Mr. Chairman, thank you for yielding.
I would like to join with my Democratic colleagues in support of the remarks of our Ranking Member.
Senator Conrad has once again clearly articulated the concerns we have on our side about the misguided fiscal path that the package before us today takes us down.
Mr. Chairman, at a time when communities along our Gulf Coast are hurting; when we are facing the implementation of a confusing new Prescription Drug Law; when our roads, bridges and railways are aging; when millions of Americans are concerned about how to pay to heat their homes this winter; and when the men and women who have sacrificed to serve us overseas cannot find healthcare or jobs when they return home, we should be focused on protecting our most vulnerable – not handing them further burdens.
Mr. Chairman, this is simply not the American way.
Mr. Chairman, these are the wrong priorities for our country at the wrong time – and the American people know it. The role of our federal government is to protect all Americans and to provide security. Well, I can tell you that as I travel around my home state, people are worried.
Mr. Chairman, Americans across the country were glued to their televisions watching as our government scrambled – and fumbled – our response to the devastation of Katrina. The truth is, Mr. Chairman, we simply weren’t ready.
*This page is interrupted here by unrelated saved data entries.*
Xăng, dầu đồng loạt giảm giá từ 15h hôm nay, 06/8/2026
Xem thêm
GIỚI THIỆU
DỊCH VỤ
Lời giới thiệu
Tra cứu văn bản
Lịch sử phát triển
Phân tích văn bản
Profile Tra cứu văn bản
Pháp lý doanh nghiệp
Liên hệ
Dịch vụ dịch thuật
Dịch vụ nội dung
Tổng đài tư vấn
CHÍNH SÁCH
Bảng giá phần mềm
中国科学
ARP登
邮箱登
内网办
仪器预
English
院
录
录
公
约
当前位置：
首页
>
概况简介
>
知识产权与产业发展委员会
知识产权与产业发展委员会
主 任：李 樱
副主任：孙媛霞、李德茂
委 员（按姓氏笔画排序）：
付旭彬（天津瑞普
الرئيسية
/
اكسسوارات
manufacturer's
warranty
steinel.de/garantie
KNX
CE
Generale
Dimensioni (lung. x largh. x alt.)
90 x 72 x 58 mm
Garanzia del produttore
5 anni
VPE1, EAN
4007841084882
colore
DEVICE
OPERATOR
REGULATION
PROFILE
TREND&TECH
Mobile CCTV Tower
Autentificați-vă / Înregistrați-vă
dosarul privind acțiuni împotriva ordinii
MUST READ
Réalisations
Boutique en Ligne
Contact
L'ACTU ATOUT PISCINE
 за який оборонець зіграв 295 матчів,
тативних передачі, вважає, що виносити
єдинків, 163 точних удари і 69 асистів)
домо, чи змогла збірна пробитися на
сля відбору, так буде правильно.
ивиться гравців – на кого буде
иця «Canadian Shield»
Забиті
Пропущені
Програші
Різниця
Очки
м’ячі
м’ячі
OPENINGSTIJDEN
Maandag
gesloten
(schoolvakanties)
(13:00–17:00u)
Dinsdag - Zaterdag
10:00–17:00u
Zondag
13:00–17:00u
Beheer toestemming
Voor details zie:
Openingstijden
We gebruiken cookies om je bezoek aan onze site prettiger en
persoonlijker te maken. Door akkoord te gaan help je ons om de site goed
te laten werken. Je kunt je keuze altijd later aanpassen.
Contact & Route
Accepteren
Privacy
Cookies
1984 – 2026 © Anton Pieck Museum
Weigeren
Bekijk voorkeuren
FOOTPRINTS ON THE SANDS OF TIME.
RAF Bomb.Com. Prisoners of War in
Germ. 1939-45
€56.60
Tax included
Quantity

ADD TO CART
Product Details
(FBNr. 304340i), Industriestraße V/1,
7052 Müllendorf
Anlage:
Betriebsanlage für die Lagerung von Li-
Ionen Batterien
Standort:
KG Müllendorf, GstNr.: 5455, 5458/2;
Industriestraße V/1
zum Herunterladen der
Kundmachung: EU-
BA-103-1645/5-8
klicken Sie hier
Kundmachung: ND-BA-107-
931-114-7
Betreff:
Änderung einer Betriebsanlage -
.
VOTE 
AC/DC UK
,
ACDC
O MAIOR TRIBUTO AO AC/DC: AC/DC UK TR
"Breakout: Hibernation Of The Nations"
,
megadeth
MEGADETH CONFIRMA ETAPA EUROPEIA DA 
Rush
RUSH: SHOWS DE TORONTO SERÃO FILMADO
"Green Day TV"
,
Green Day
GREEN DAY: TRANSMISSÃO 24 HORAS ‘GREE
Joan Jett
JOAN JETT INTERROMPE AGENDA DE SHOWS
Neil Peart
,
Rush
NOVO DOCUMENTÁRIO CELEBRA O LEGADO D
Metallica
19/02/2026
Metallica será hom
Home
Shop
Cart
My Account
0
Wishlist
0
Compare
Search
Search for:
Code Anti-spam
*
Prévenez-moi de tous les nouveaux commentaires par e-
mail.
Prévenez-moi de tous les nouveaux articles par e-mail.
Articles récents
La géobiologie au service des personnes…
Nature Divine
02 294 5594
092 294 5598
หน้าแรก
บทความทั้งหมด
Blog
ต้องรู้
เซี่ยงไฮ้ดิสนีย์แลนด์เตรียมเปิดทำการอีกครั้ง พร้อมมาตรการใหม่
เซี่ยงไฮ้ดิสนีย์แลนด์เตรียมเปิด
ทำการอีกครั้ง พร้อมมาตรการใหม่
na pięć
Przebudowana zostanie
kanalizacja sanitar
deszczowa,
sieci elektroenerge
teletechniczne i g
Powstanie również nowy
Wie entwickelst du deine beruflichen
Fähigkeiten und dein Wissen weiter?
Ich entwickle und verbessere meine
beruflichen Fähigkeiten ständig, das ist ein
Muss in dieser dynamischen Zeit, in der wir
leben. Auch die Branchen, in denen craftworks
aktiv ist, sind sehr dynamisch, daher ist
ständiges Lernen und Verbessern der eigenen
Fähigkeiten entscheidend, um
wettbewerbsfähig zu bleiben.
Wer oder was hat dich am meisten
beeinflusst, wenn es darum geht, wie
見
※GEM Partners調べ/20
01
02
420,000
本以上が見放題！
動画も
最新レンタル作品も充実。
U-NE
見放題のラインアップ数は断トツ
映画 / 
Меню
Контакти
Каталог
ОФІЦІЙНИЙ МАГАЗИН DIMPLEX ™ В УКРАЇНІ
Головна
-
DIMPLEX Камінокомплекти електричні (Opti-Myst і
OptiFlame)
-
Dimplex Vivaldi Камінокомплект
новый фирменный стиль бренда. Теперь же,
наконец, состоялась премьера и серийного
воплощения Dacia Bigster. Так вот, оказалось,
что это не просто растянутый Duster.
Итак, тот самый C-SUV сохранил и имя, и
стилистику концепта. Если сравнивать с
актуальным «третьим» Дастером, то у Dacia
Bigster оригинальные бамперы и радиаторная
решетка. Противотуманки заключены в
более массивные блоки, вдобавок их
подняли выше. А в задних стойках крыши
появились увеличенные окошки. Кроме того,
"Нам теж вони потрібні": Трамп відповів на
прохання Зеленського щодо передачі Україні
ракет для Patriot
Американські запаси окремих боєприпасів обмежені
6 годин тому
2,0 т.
And there is a coastline, or a volcano, or a fault line, or an aging dam in every state in this nation – and this budget doesn’t make the right investments in prevention or protection.
Mr. Chairman, as we sit here today, farmers and ranchers in Washington state are shutting down their operations. They can’t afford to put gas in their machinery and their livelihoods are at stake. And what are we doing here in Congress? Well, we’re cutting investments in our family farms.
Mr. Chairman, my constituents – and yours – are losing their pensions; they can’t see a doctor for lack of insurance; they don’t understand why they will suddenly have to pay co-pays on drugs they need to survive; and they can’t seem to save enough to send their children to college as the price of tuition continues to rise.
Mr. Chairman, this isn’t the American dream – it’s a nightmare.
Unfortunately, the dangerous fiscal policies of this Administration have brought us to this point.
Mr. Chairman, a budget is a statement of priorities. My priorities and those of my constituents in Washington state are not represented in this Reconciliation Act.
I believe we should be providing greater investments in the tools that spur economic growth and help all Americans – Education, Health care, Transportation, Job training, and wise fiscal policies.
In short, we should be making Americans more secure.
Unfortunately, the package before us today does just the opposite. It cuts Medicaid spending for our most vulnerable; cuts agriculture investments for our family farms who have been hit hard by soaring energy costs; opens ANWR up to shortsighted drilling; and increases PBCG premiums that could trigger an avalanche of companies eliminating defined benefit plans.
While today’s action is not the final step in this process, I have little faith that conference with the House will bring us back to the right priorities.
As we speak, the House leadership is working on a spending package that cuts $50 billion in needed infrastructure, education and healthcare investments.
Now is not the time to take steps backwards. Now is the time to make the choices that will help Americans prosper and make our country stronger.
Before I close, I want to say a few words about the Katrina package.
It took a horrible natural disaster to open our nation’s eyes to the huge gap between rich and poor in this country. What we do – or don’t do - here in Congress, should not add to this divide. Now is a time for compassion and accountability.
We should already have passed the Grassley/Baucus Katrina relief legislation and provided the kind of aid and compassion Americans are known for.
Mr. Chairman, I am voting ‘no’ today, because I do not believe this package as it stands should move forward.
It has the wrong priorities and continues the failed policies that are undermining America’s ability to overcome the challenges confronting us today.